Segment Start: Selected text

Other design decisions:
- `text` contains both `post` (context) + `response`.

In [147]:
import os
import sys
import pandas as pd
from prep_collection import PrepCollection as prep

In [148]:
path_input_relative = "/Datasets/Gender Bias/105-rtgender/annotations.csv"
path_output_relative = "/Preprocessed_Datasets/105-rtgender.csv"

In [149]:
wdr_path = os.path.dirname(os.path.dirname(os.getcwd()))
df = pd.read_csv(os.path.join(wdr_path + path_input_relative))

dict_label = {'Neutral' : 0, 'Positive' : 1, 'Negative' : 1, 'Mixed' : 1}
dict_category = {'Neutral' : 0, 'Positive' : 1, 'Negative' : 2, 'Mixed' : 3}


df['id'] = pd.DataFrame(range(len(df))) + 1
df['text'] = df['post_text'].astype('string') + df['response_text'].astype('string')

Segment End: Selected text
Segment Start: Records

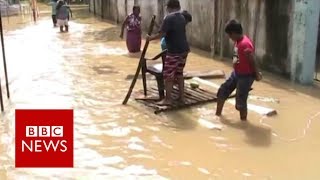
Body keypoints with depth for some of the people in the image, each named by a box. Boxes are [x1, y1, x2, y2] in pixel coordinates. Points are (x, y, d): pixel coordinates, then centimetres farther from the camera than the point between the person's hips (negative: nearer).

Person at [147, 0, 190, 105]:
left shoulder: (169, 18, -13)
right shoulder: (182, 18, 11)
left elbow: (161, 34, -18)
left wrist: (150, 38, -3)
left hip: (174, 52, -8)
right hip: (184, 50, 8)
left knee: (168, 76, 0)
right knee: (179, 74, 17)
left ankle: (168, 99, 4)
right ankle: (181, 97, 21)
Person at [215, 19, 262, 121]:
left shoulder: (245, 44, -27)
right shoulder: (238, 41, 3)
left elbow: (252, 61, -20)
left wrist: (256, 75, -12)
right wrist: (235, 58, -2)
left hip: (245, 76, -10)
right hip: (236, 73, 10)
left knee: (240, 101, -1)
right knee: (223, 91, 15)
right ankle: (218, 114, 31)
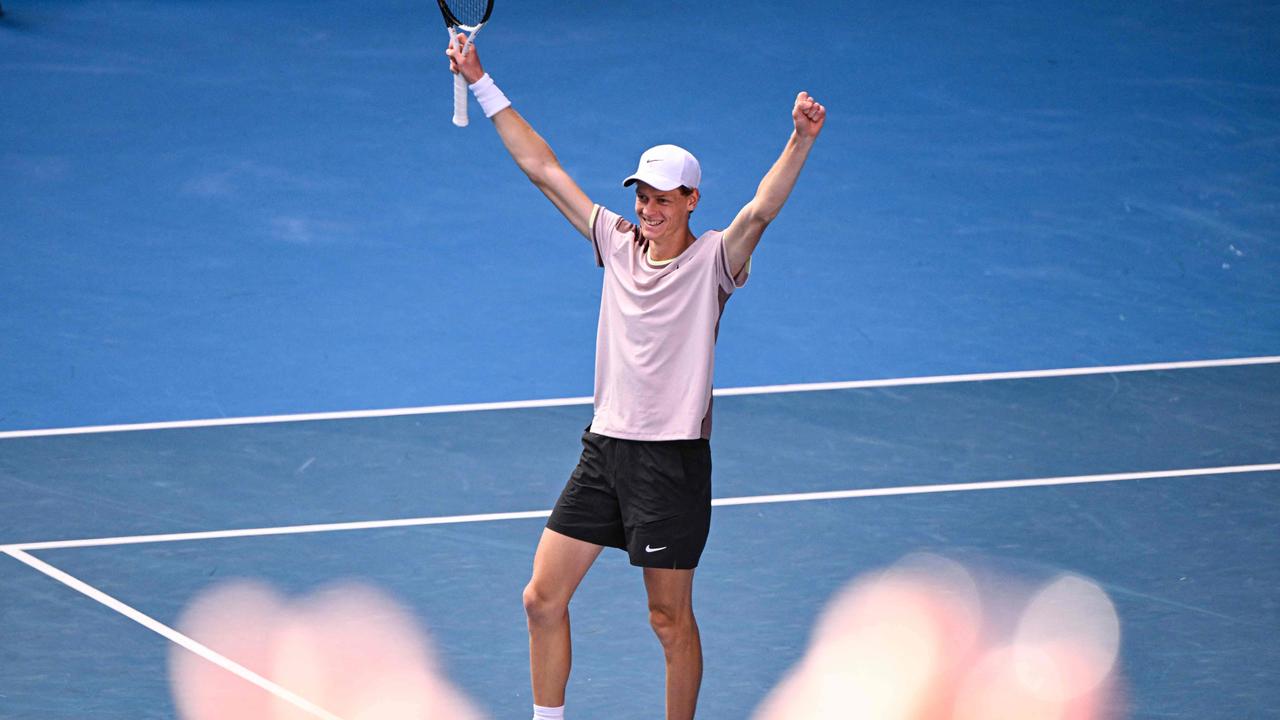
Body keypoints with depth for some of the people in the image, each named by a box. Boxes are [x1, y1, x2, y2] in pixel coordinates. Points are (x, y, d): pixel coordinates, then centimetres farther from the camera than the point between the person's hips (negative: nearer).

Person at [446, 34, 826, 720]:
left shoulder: (711, 260, -8)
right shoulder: (619, 243, 6)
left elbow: (760, 210, -26)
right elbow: (542, 168, 8)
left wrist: (800, 142, -43)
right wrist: (482, 85, 7)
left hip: (672, 459, -5)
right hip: (604, 448, 5)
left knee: (671, 620, 3)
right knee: (543, 598, 4)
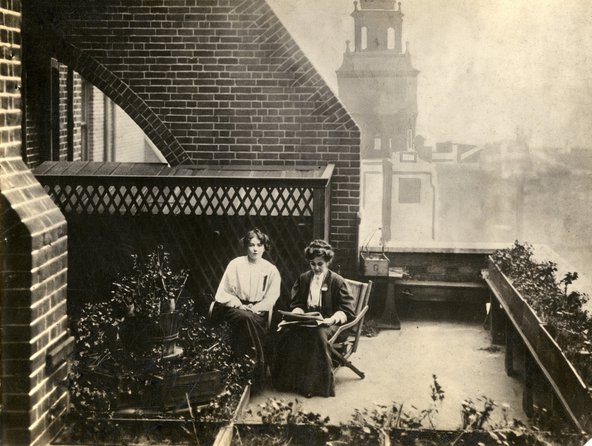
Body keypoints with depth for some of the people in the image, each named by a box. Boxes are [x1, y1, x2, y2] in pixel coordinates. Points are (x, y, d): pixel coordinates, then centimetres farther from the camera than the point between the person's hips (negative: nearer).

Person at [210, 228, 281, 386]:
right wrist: (240, 305, -12)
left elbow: (271, 297, 1)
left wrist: (254, 308, -15)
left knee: (252, 319, -32)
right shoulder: (235, 264, 4)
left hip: (258, 311, 1)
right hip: (235, 308, -1)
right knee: (246, 318, -35)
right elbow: (224, 292, 2)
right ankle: (258, 365, -31)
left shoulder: (271, 270, 8)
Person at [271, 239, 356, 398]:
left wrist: (332, 319, -20)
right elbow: (296, 304, 15)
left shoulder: (337, 281, 1)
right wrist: (298, 314, -8)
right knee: (285, 331, -28)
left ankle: (317, 384, -30)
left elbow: (347, 311, -3)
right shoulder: (303, 279, 15)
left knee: (318, 333, -39)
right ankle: (289, 380, -21)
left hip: (328, 322, -4)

Segment End: Records

* Study questions
1/ In the entries, copy out the lines from the one with "left elbow: (252, 61, -20)" up to and including the one with "left knee: (671, 620, 3)". Leave the pictures out of your answer.
2/ Write the next part of the notebook code that preprocesses the gender bias dataset, picking up right after its last line.

* Answers by item
1/
left elbow: (252, 61, -20)
left wrist: (256, 75, -12)
right wrist: (235, 58, -2)
left hip: (245, 76, -10)
right hip: (236, 73, 10)
left knee: (240, 101, -1)
right knee: (223, 91, 15)
right ankle: (218, 114, 31)
Body keypoints with depth for some of the people in the image, each named by a box. Boxes are [x1, y1, x2, y2] in pixel coordinates. Points are (x, y, d): pixel coordinates, then centimetres farther from the camera than the point between the person's hips (negative: nearer).

Person at [446, 34, 826, 720]:
left shoulder: (711, 260, -8)
right shoulder: (619, 243, 6)
left elbow: (760, 210, -26)
right elbow: (542, 168, 8)
left wrist: (800, 142, -43)
right wrist: (482, 85, 7)
left hip: (672, 459, -5)
right hip: (604, 448, 5)
left knee: (671, 620, 3)

2/
df['text'] = df['text'].apply(str).apply(prep.prepare_text)

df['label'] = df['sentiment']
df['category'] = df['sentiment']
df['label'] = df['label'].map(dict_label)

df = df.reindex(columns=['id','text','label','category','source','op_gender','relevance'])


In [150]:
df.to_csv(wdr_path + path_output_relative)